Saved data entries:
========

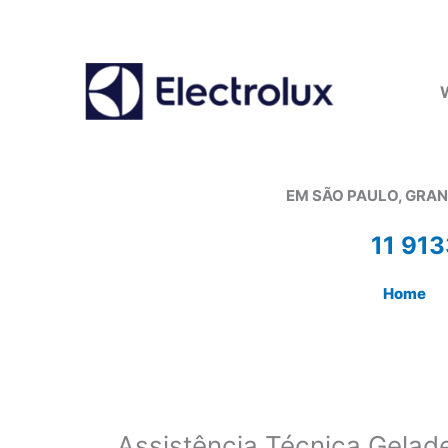
Ir
para
o
conteúdo
EM SÃO PAULO, GRAN
11 91
Home
Assistência Técnica Gelade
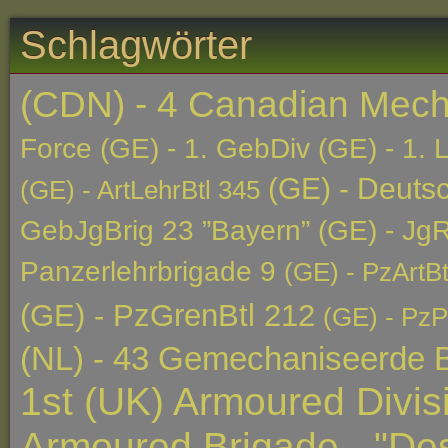
Schlagwörter
(CDN) - 4 Canadian Mech
Force
(GE) - 1. GebDiv
(GE) - 1. 
(GE) - Deutsc
(GE) - ArtLehrBtl 345
GebJgBrig 23 ”Bayern”
(GE) - JgR
Panzerlehrbrigade 9
(GE) - PzArtBt
(GE) - PzGrenBtl 212
(GE) - PzP
(NL) - 43 Gemechaniseerde B
1st (UK) Armoured Divis
Armoured Brigade - "Des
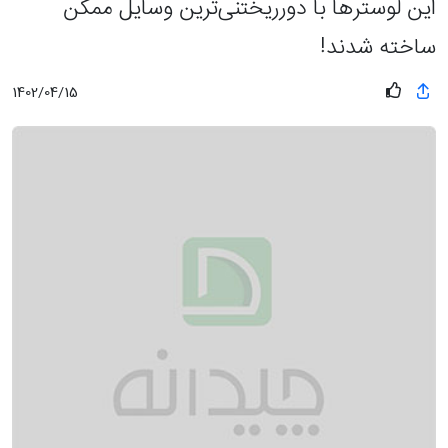
این لوسترها با دورریختنی‌ترین وسایل ممکن
ساخته شدند!
1402/04/15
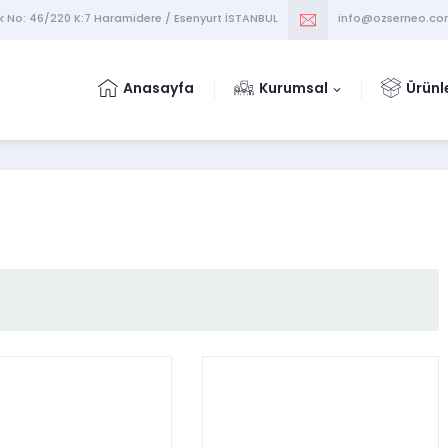
k No: 46/220 K:7 Haramidere / Esenyurt İSTANBUL
info@ozserneo.c
Anasayfa
Kurumsal
Ürünl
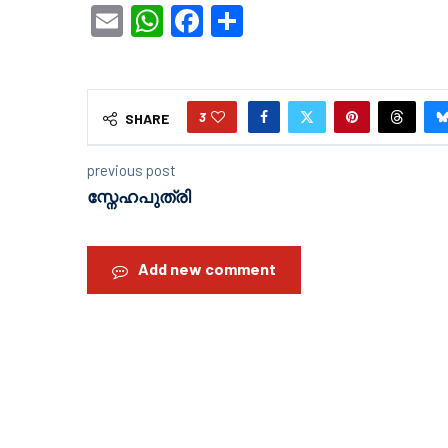
Email
WhatsApp
Facebook
Share
3
SHARE
previous post
സ്നേഹപുത്രി
Add new comment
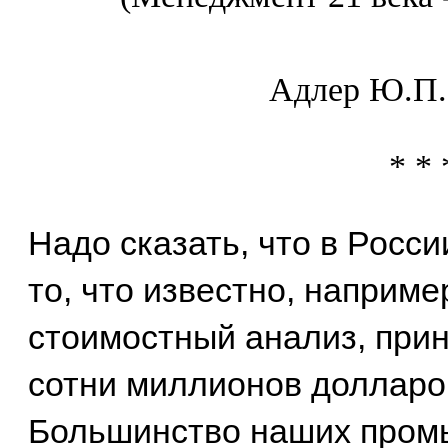
Адлер Ю.П.,
* * 
Надо сказать, что в Росс
то, что известно, наприм
стоимостный анализ, пр
сотни миллионов долларо
Большинство наших про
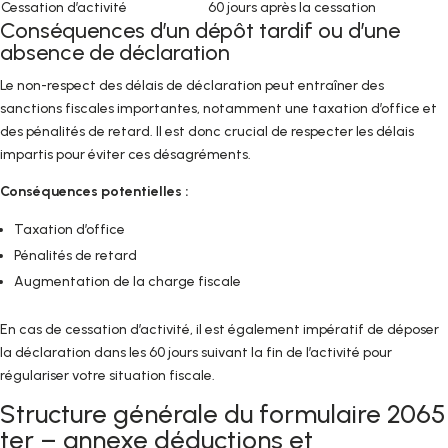
Cessation d’activité
60 jours après la cessation
Conséquences d’un dépôt tardif ou d’une
absence de déclaration
Le non-respect des délais de déclaration peut entraîner des
sanctions fiscales importantes, notamment une taxation d’office et
des pénalités de retard. Il est donc crucial de respecter les délais
impartis pour éviter ces désagréments.
Conséquences potentielles :
Taxation d’office
Pénalités de retard
Augmentation de la charge fiscale
En cas de cessation d’activité, il est également impératif de déposer
la déclaration dans les 60 jours suivant la fin de l’activité pour
régulariser votre situation fiscale.
Structure générale du formulaire 2065
ter – annexe déductions et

========

TO DO: Please transcribe only the lines in the records above running from the line that has "des pénalités de" through the line that has "la déclaration dans", both included, exactly as they appear.

COMPLETED TASK:
des pénalités de retard. Il est donc crucial de respecter les délais
impartis pour éviter ces désagréments.
Conséquences potentielles :
Taxation d’office
Pénalités de retard
Augmentation de la charge fiscale
En cas de cessation d’activité, il est également impératif de déposer
la déclaration dans les 60 jours suivant la fin de l’activité pour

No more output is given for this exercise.